Document excerpt

========================================

Abelian Categories

Here, we give a manifestly self-dual presentation of the concept of abelian categories.

(We previously discussed abelian categories in terms of their relationship to regular categories.)

Consider the following properties a category may have:

Has finite limits and finite colimits.
1. Has finite products and finite coproducts.
  1. Has terminal object and initial object.
  2. Has binary products and binary coproducts.
2. Has equalizers and coequalizers.
Every map which is both a monomorphism and an epimorphism is an isomorphism.
1. Every monic is regular monic.
2. Every epic is regular epic.
The finite products and finite coproducts are in fact biproducts.
1. The map from the initial object to the terminal object is an isomorphism.
  1. Any parallel maps into the initial object are equal.
  2. Any parallel maps out of the terminal object are equal.
2. The map from A + B to A x B given by (TODO) is an isomorphism.
Every object has a negation endomorphism (TODO).

All of these conditions are manifestly self-dual, except for 2.1 and 2.2 being each others’ duals, and 3.1.1 and 3.1.2 being each others’ duals.

Clearly 1 is equivalent to 1.1 + 1.2, while 1.1 is equivalent to 1.1.1 + 1.1.2.

Condition 2 is called being a “balanced category”. Either of 2.1 or 2.2 entails 2; conversely, in the context of 1, I believe 2 entails both of 2.1 and 2.2 (TODO: Check this).

The combination of 1 and 2 entails, among other things, the structure of an effective regular category (indeed, I believe simply finite limits, coequalizers of congruences, and being balanced entails being an effective regular category). Given the structure of 1 alone, any morphism canonically decomposes into the coequalizer of its kernel pair, followed by a monic-epic, followed by the equalizer of its cokernel pair. 2 is then the demand that the middle monic-epic be an isomorphism, giving us the usual image factorization. (TODO: I think this is all correct, but I should check on how this interacts with the pullback stability condition in the definition of a regular category, and also on how the definition of a regular category may not entail being balanced because epics need not be regular epic.)

Condition 3 is straightforwardly equivalent to 3.1 + 3.2, in the usual way that we get results for arbitrary finite arity from arities 0 and 2.

For interpreting condition 3.1, note that we have a unique map from the initial object to the terminal object (granted both by the terminality property, and also separately by the initiality property). In the context of 1.1.1 and 2, we have that 3.1 is equivalent to 3.1.1 + 3.1.2, since 3.1.1 says this map is monic, and 3.1.2 says this map is epic.

========================================

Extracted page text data
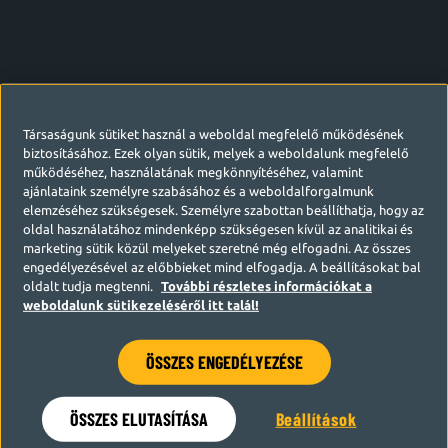
Társaságunk sütiket használ a weboldal megfelelő működésének
biztosításához. Ezek olyan sütik, melyek a weboldalunk megfelelő
működéséhez, használatának megkönnyítéséhez, valamint
ajánlataink személyre szabásához és a weboldalforgalmunk
elemzéséhez szükségesek. Személyre szabottan beállíthatja, hogy az
oldal használatához mindenképp szükségesen kívül az analitikai és
marketing sütik közül melyeket szeretné még elfogadni. Az összes
engedélyezésével az előbbieket mind elfogadja. A beállításokat bal
oldalt tudja megtenni.
További részletes információkat a
weboldalunk sütikezeléséről itt talál!
ÖSSZES ENGEDÉLYEZÉSE
Hamarosan visszatérünk
ÖSSZES ELUTASÍTÁSA
Beállítások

========================================

Problem set
1) Answer these questions from the text on abelian categories:
(a) What name is given to condition 2?
(b) Which two pairs of conditions are each other's duals?
(c) In the context of 1.1.1 and 2, what does 3.1.2 say about the map from the initial object to the terminal object?
2) In the text on abelian categories, take the passage between "Condition 2 is" and "(TODO: Check this).", inclusive, and rename "balanced category" to "balanced setting".
The rows are separate material from the text on abelian categories.

Answers to each task
1)
(a) Being a "balanced category."
(b) 2.1 and 2.2, and 3.1.1 and 3.1.2.
(c) That the map is epic.

2)
Condition 2 is called being a “balanced setting”. Either of 2.1 or 2.2 entails 2; conversely, in the context of 1, I believe 2 entails both of 2.1 and 2.2 (TODO: Check this).